25/03/2019 às 15h54min - Atualizada em 26/03/2019 às 14h55min

OAB contesta reforma trabalhista no STF alegando prejuízos aos trabalhadores

O Conselho Federal da Ordem dos Advogados do Brasil (OAB) contestou elementos da reforma trabalhista aprovada no final de 2017 no Supremo Tribunal Federal (STF) por meio de uma Ação Direta de Inconstitucionalidade (ADI). O principal argumento da entidade é que eles podem ter o efeito de reduzir valores das indenizações trabalhistas ao criarem uma taxa obrigatória para os pagamentos dessa espécie.

A OAB usou como um dos pontos de sua argumentação os processos de indenização em negociação com vítimas e familiares de mortos da queda da barragem da Vale em Brumadinho, em Minas Gerais, em janeiro. Os últimos dados disponíveis indicam que ao menos 279 funcionários da mineradora foram atingidos pelos rejeitos, provocando 150 mortes, 103 desabrigados e 182 pessoas que seguem desaparecidas.

Para a entidade, "há dois grupos de pessoas envolvidos [na tragédia]: aquelas que acionarão a Justiça trabalhista porque o vínculo decorre de relação de trabalho, ou seja, com indenização limitada; e aquelas que litigarão perante a Justiça comum e perceberão a indenização sem a observância de qualquer teto indenizatório", diz um trecho do texto.

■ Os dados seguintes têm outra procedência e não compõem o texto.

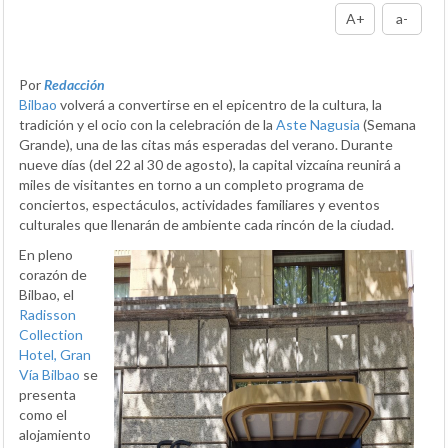
A+
a-
Por
Redacción
Bilbao
volverá a convertirse en el epicentro de la cultura, la
tradición y el ocio con la celebración de la
Aste Nagusia
(Semana
Grande), una de las citas más esperadas del verano. Durante
nueve días (del 22 al 30 de agosto), la capital vizcaína reunirá a
miles de visitantes en torno a un completo programa de
conciertos, espectáculos, actividades familiares y eventos
culturales que llenarán de ambiente cada rincón de la ciudad.
En pleno
corazón de
Bilbao, el
Radisson
Collection
Hotel, Gran
Vía Bilbao
se
presenta
como el
alojamiento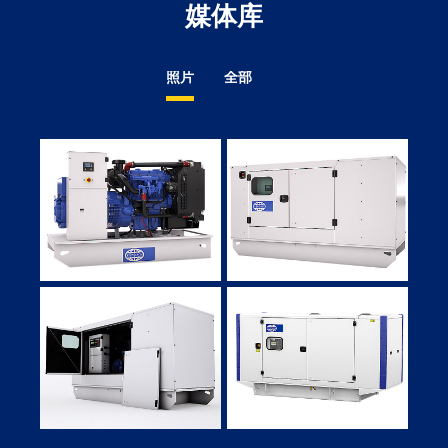
媒体库
照片
全部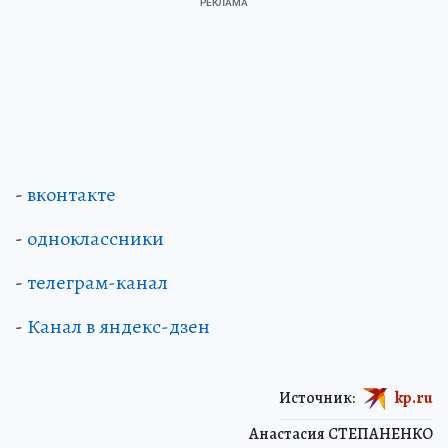
-
вконтакте
-
одноклассники
-
телеграм-канал
-
Канал в яндекс-дзен
Источник:
kp.ru
Анастасия СТЕПАНЕНКО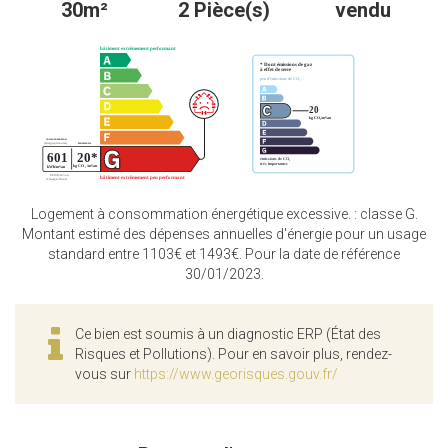
30m²
2 Pièce(s)
vendu
Logement à consommation énergétique excessive. : classe G.
Montant estimé des dépenses annuelles d'énergie pour un usage
standard entre 1103€ et 1493€. Pour la date de référence
30/01/2023.
Ce bien est soumis à un diagnostic ERP (État des
Risques et Pollutions). Pour en savoir plus, rendez-
vous sur
https://www.georisques.gouv.fr/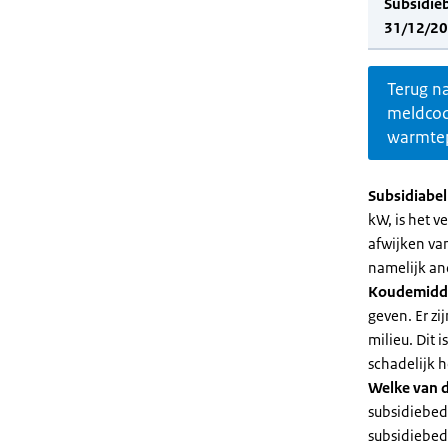
Subsidie
31/12/20
Terug n
meldco
warmte
Subsidiabe
kW, is het 
afwijken va
namelijk an
Koudemidd
geven. Er z
milieu. Dit
schadelijk h
Welke van d
subsidiebed
subsidiebedr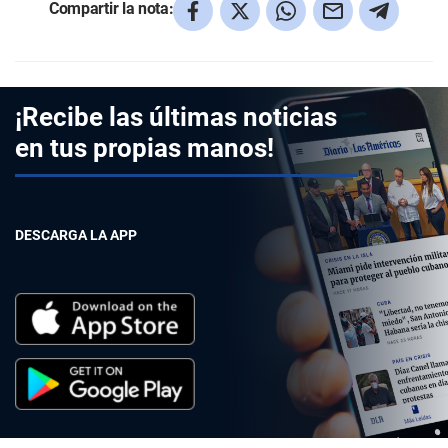
Compartir la nota:
¡Recibe las últimas noticias
en tus propias manos!
DESCARGA LA APP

"Logo, fica evidente o prejuízo que a limitação das indenizações trabalhistas causa aos próprios trabalhadores, visto que neste caso emblemático terão suas indenizações sujeitas a um limitador, ao passo que aqueles que buscarão a reparação na Justiça comum não sofrerão qualquer limitação", continuou.

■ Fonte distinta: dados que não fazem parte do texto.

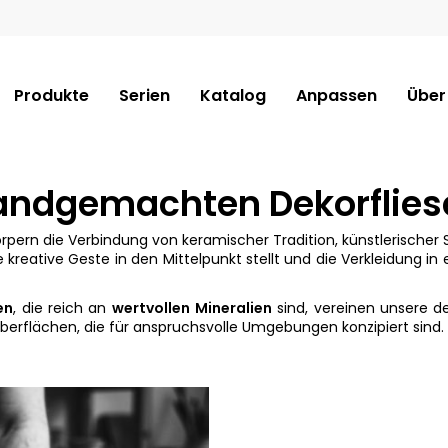
Produkte
Serien
Katalog
Anpassen
Über
andgemachten Dekorflies
ern die Verbindung von keramischer Tradition, künstlerischer Se
 kreative Geste in den Mittelpunkt stellt und die Verkleidung i
en
, die reich an
wertvollen
Mineralien
sind, vereinen unsere de
rflächen, die für anspruchsvolle Umgebungen konzipiert sind.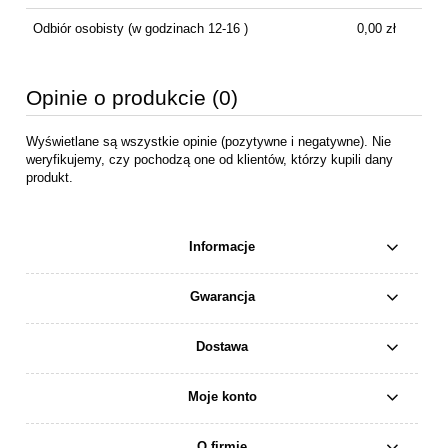
Odbiór osobisty
(w godzinach 12-16 )
0,00 zł
Opinie o produkcie (0)
Wyświetlane są wszystkie opinie (pozytywne i negatywne). Nie
weryfikujemy, czy pochodzą one od klientów, którzy kupili dany
produkt.
Informacje
Gwarancja
Dostawa
Moje konto
O firmie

O presidente da OAB, Felipe Santa Cruz, disse que o trabalhador será prejudicado com as mudanças impostas pela reforma trabalhista atual, porque receberão menos dinheiro de indenização do que deveriam. Ele também defende que a lei de 2017 é inconstitucional, já que a lei brasileira diz ser um dever a reparação integral do dano.

“A reforma trabalhista subverteu a base principiológica do direito do trabalho. O texto viola os princípios constitucionais da isonomia, da reparação integral do dano, da dignidade da pessoa humana, da razoabilidade e da proporcionalidade. Aqueles que litigam na Justiça do trabalho são demasiadamente prejudicados com a precificação do dano de acordo com a remuneração do ofendido, fazendo com que as indenizações sejam previamente calculáveis ao empregador”, afirmou em nota.

A ação apresentada usou situações hipotéticas para apresentar os argumentos ao STF: "Com a Medida Provisória 808/2017, já sem eficácia, a base de cálculo remontava ao teto do INSS [Instituto Nacional do Seguro Social], que hoje perfaz a quantia de R$ 5.839,45. Assim, uma ofensa de natureza gravíssima, por exemplo, poderia alcançar uma indenização máxima de R$ 291.972,50 (50 vezes o teto do INSS). Com a nova norma, a base de cálculo para a indenização é o último salário contratual auferido pelo ofendido. Dessa forma, um trabalhador que recebe um salário mínimo, por exemplo, receberá no máximo R$ 49.900,00 (50 vezes o seu salário)", exemplifica.

O STF ainda não se manifestou sobre a ADI.